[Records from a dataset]
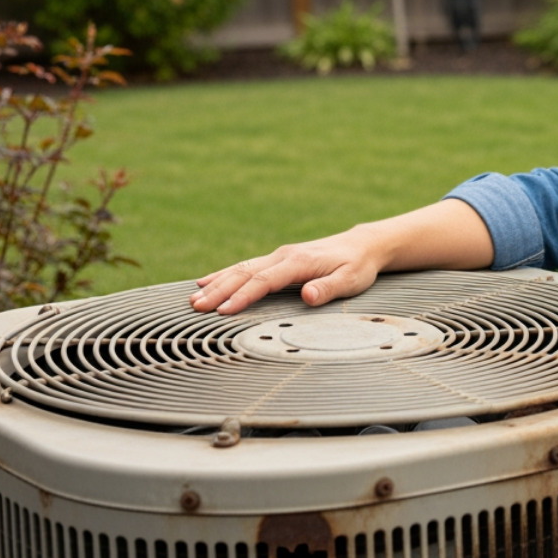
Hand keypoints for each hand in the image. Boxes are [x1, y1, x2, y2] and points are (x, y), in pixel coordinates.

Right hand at [189, 224, 381, 314]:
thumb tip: (308, 296)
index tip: (223, 311)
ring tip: (194, 298)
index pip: (264, 281)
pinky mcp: (278, 259)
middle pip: (245, 273)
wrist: (362, 245)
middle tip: (197, 308)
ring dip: (217, 283)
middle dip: (219, 291)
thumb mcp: (351, 280)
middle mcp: (284, 256)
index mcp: (299, 262)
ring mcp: (279, 256)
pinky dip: (225, 274)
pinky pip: (246, 266)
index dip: (242, 296)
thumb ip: (328, 288)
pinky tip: (207, 282)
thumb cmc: (358, 266)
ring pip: (241, 268)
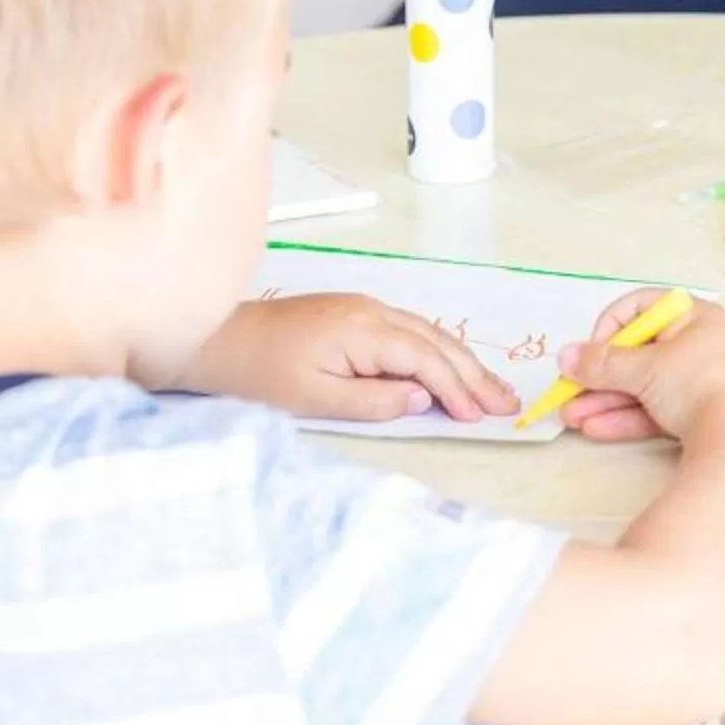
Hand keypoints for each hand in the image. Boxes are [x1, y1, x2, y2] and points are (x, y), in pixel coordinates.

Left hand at [225, 293, 518, 421]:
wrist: (216, 340)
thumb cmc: (259, 375)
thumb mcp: (315, 400)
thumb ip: (374, 402)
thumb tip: (422, 400)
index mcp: (362, 330)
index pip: (425, 361)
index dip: (457, 390)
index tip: (481, 417)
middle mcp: (371, 311)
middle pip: (436, 342)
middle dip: (475, 374)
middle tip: (509, 404)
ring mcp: (364, 307)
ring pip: (428, 333)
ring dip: (462, 362)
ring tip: (493, 388)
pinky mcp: (355, 313)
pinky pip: (410, 330)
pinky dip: (437, 351)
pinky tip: (451, 366)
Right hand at [556, 291, 724, 443]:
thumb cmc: (697, 382)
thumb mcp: (645, 368)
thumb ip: (602, 363)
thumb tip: (565, 356)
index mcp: (698, 318)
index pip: (646, 308)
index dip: (612, 325)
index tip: (592, 350)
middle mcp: (705, 347)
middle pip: (642, 355)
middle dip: (601, 376)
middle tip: (569, 393)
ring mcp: (707, 385)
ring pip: (647, 388)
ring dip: (606, 401)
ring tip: (572, 419)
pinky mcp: (705, 419)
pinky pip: (661, 412)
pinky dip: (629, 419)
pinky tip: (595, 430)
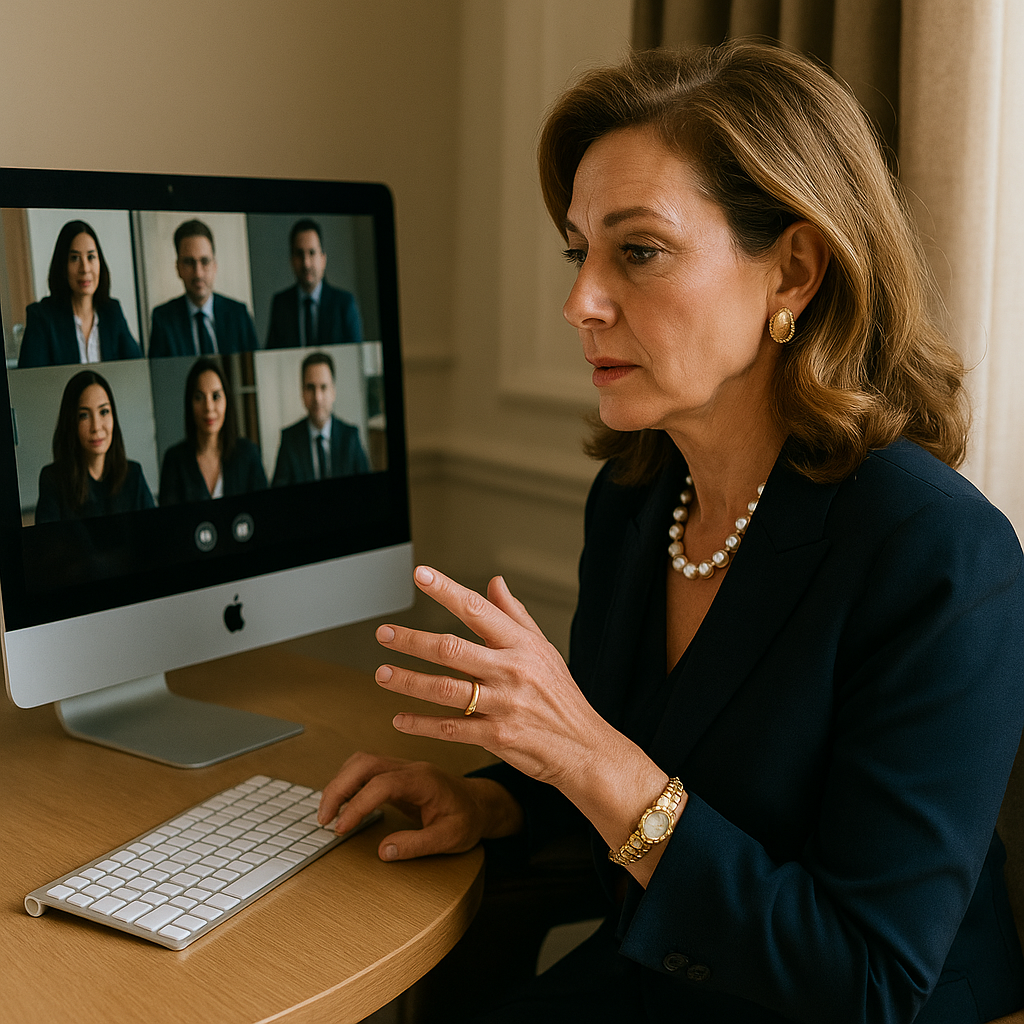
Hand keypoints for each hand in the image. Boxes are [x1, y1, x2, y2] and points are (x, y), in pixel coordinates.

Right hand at [318, 751, 522, 860]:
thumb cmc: (468, 819)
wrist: (480, 804)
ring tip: (328, 813)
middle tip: (322, 819)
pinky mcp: (396, 774)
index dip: (357, 804)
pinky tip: (343, 805)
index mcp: (423, 780)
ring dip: (339, 784)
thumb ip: (417, 845)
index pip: (381, 784)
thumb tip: (384, 851)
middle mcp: (410, 768)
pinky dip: (348, 784)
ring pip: (361, 763)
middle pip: (364, 763)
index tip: (341, 828)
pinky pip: (365, 770)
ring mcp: (402, 768)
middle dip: (337, 788)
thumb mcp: (449, 839)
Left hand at [374, 566, 631, 801]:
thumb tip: (494, 582)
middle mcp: (511, 670)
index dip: (447, 591)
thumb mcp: (544, 649)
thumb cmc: (561, 697)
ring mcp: (503, 704)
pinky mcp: (497, 736)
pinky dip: (421, 724)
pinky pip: (450, 728)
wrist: (584, 747)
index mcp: (522, 645)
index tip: (421, 575)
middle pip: (451, 649)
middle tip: (384, 633)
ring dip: (408, 681)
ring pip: (444, 689)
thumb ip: (514, 615)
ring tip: (382, 674)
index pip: (478, 610)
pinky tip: (400, 719)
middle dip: (412, 640)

Exercise: Transcribe each record above exactly, leaving every picture out of the copy.

Your solution:
Hand keypoints for each hand in the image. Boxes are [x1, y1, x2, y2] and points are (x, y), in pixel coordinates.

Right hand at [189, 224, 381, 314]:
thumb tip: (308, 296)
index tip: (223, 311)
ring tip: (194, 298)
index pip: (264, 281)
pinky mcp: (278, 259)
middle pip: (245, 273)
wrist: (362, 245)
middle tip: (197, 308)
ring dip: (217, 283)
middle dip: (219, 291)
thumb mcp: (351, 280)
middle mcp: (284, 256)
index mcp: (299, 262)
ring mcp: (279, 256)
pinky dip: (225, 274)
pinky pip: (246, 266)
index dip: (242, 296)
thumb ip: (328, 288)
pinky tip: (207, 282)
thumb cmc: (358, 266)
ring pip: (241, 268)
Hand keypoints for each hand in the image. Boxes are [x1, y1, x2, y2] and points are (x, y), in pixel coordinates.

Left hand at [225, 293, 518, 421]:
wrist: (216, 340)
thumb cmc: (259, 375)
thumb mcp: (315, 400)
thumb ip: (374, 402)
thumb tip: (422, 400)
index mcp: (362, 330)
index pip: (425, 361)
index dip: (457, 390)
index tip: (481, 417)
middle mcp: (371, 311)
middle pip: (436, 342)
middle dip: (475, 374)
middle tip: (509, 404)
ring mcp: (364, 307)
ring pip: (428, 333)
ring dip: (462, 362)
ring tip: (493, 388)
pinky mcp: (355, 313)
pinky pip: (410, 330)
pinky dip: (437, 351)
pinky tip: (451, 366)
Right hand at [556, 291, 724, 443]:
thumb cmc: (697, 382)
thumb mcp: (645, 368)
thumb ip: (602, 363)
thumb tip: (565, 356)
index mcp: (698, 318)
index pip: (646, 308)
index dip: (612, 325)
index tip: (592, 350)
middle mcp: (705, 347)
middle pip: (642, 355)
middle dip: (601, 376)
middle tip: (569, 393)
ring mcp: (707, 385)
ring pip: (647, 388)
ring dip: (606, 401)
ring tip: (572, 419)
pinky mcp: (705, 419)
pinky pip: (661, 412)
pinky dip: (629, 419)
pinky tip: (595, 430)
Hand keypoints for each hand in the image. Boxes are [x1, y1, x2, y2] and points are (x, y), in pixel coordinates.

Right hand at [318, 751, 522, 860]:
thumb cmc: (468, 819)
wrist: (480, 804)
ring tip: (328, 813)
middle tip: (322, 819)
pinky mcp: (396, 774)
index dip: (357, 804)
pinky tip: (343, 805)
index mcp: (423, 780)
ring dip: (339, 784)
thumb ip: (417, 845)
index pip: (381, 784)
thumb tip: (384, 851)
middle mcp: (410, 768)
pinky dip: (348, 784)
ring pip: (361, 763)
middle pip: (364, 763)
index tip: (341, 828)
pinky pip: (365, 770)
ring mcp: (402, 768)
middle dip: (337, 788)
thumb mcp: (449, 839)
Left hand at [374, 566, 631, 801]:
thumb tip: (494, 582)
middle mcp: (511, 670)
index dip: (447, 591)
thumb mcp: (544, 649)
thumb cmc: (561, 697)
ring mcp: (503, 704)
pinky mcp: (497, 736)
pinky dip: (421, 724)
pinky pip: (450, 728)
wrist: (584, 747)
index mcp: (522, 645)
index tip: (421, 575)
middle pip: (451, 649)
middle tip: (384, 633)
ring dip: (408, 681)
ring pip: (444, 689)
thumb ip: (514, 615)
ring tip: (382, 674)
index pip: (478, 610)
pinky tip: (400, 719)
middle dip: (412, 640)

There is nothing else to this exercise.